_Assigned task_
Reproduce every line of the data, exactly and without its pictures.

_Data below_

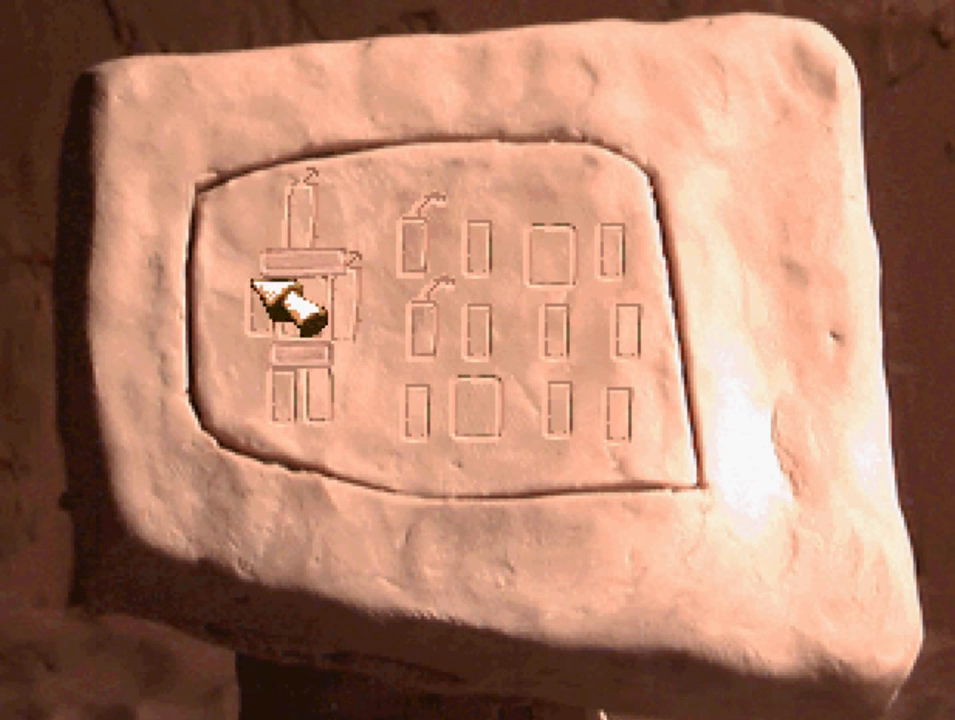
{"buttons": [], "left_stick": "center", "right_stick": "center", "events": [[33, "DPAD_LEFT", "up"], [66, "DPAD_DOWN", "up"], [266, "DPAD_RIGHT", "down"], [366, "DPAD_RIGHT", "up"], [433, "CIRCLE", "down"], [500, "CIRCLE", "up"]]}
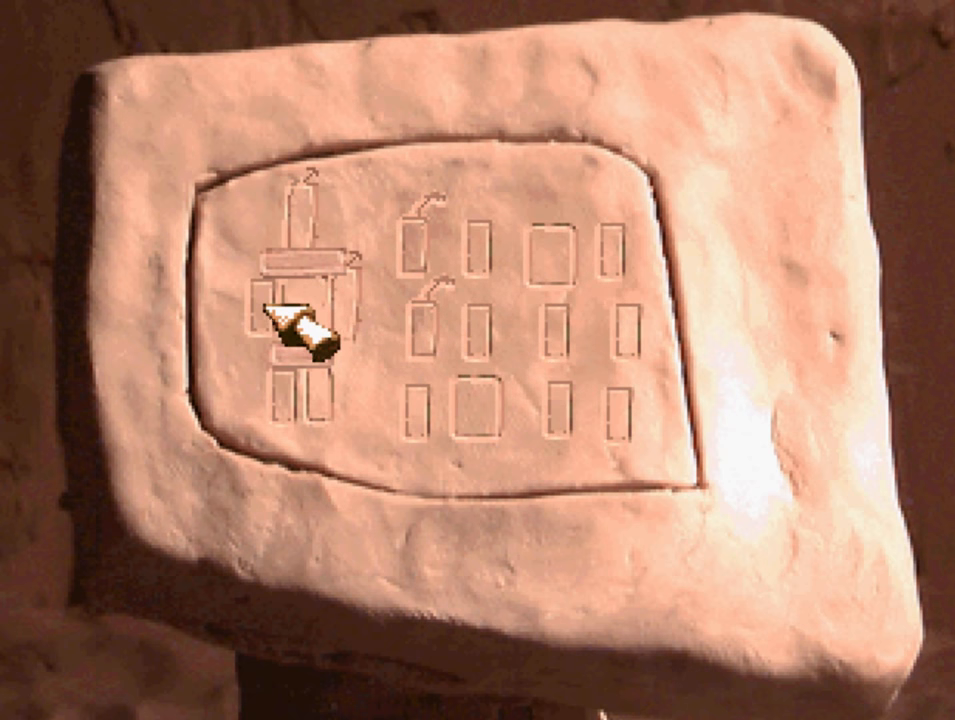
{"buttons": ["DPAD_RIGHT"], "left_stick": "center", "right_stick": "center", "events": [[333, "DPAD_RIGHT", "down"]]}
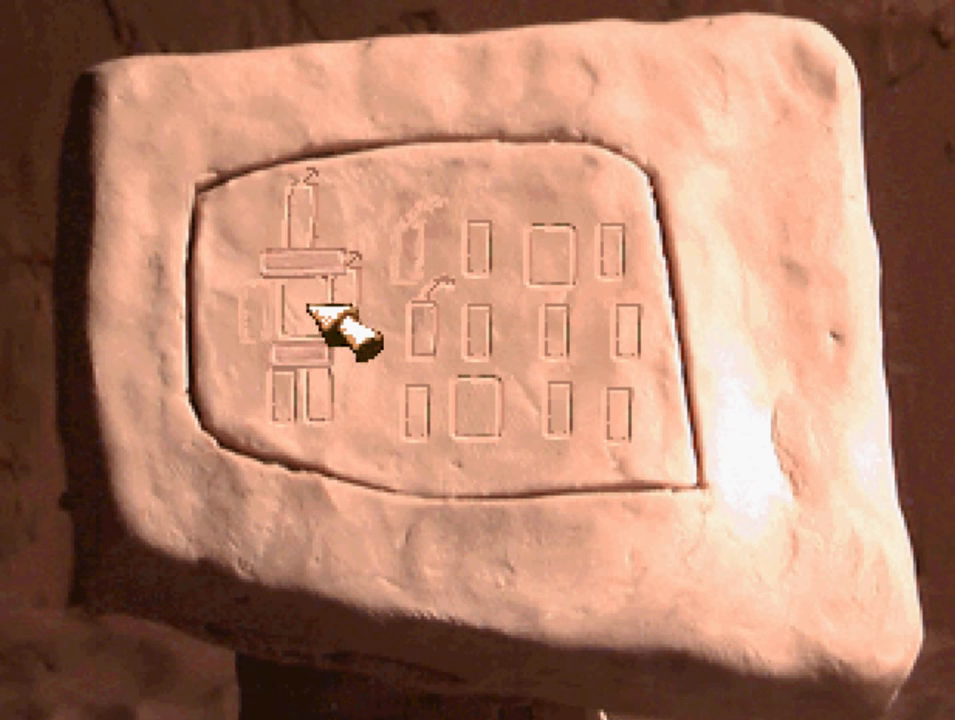
{"buttons": ["DPAD_DOWN"], "left_stick": "center", "right_stick": "center", "events": [[166, "DPAD_UP", "down"], [300, "DPAD_UP", "up"], [366, "DPAD_RIGHT", "up"], [433, "DPAD_DOWN", "down"]]}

_Task solution_
{"buttons": [], "left_stick": "center", "right_stick": "center", "events": [[33, "DPAD_LEFT", "up"], [66, "DPAD_DOWN", "up"], [266, "DPAD_RIGHT", "down"], [366, "DPAD_RIGHT", "up"], [433, "CIRCLE", "down"], [500, "CIRCLE", "up"]]}
{"buttons": ["DPAD_RIGHT"], "left_stick": "center", "right_stick": "center", "events": [[333, "DPAD_RIGHT", "down"]]}
{"buttons": ["DPAD_DOWN"], "left_stick": "center", "right_stick": "center", "events": [[166, "DPAD_UP", "down"], [300, "DPAD_UP", "up"], [366, "DPAD_RIGHT", "up"], [433, "DPAD_DOWN", "down"]]}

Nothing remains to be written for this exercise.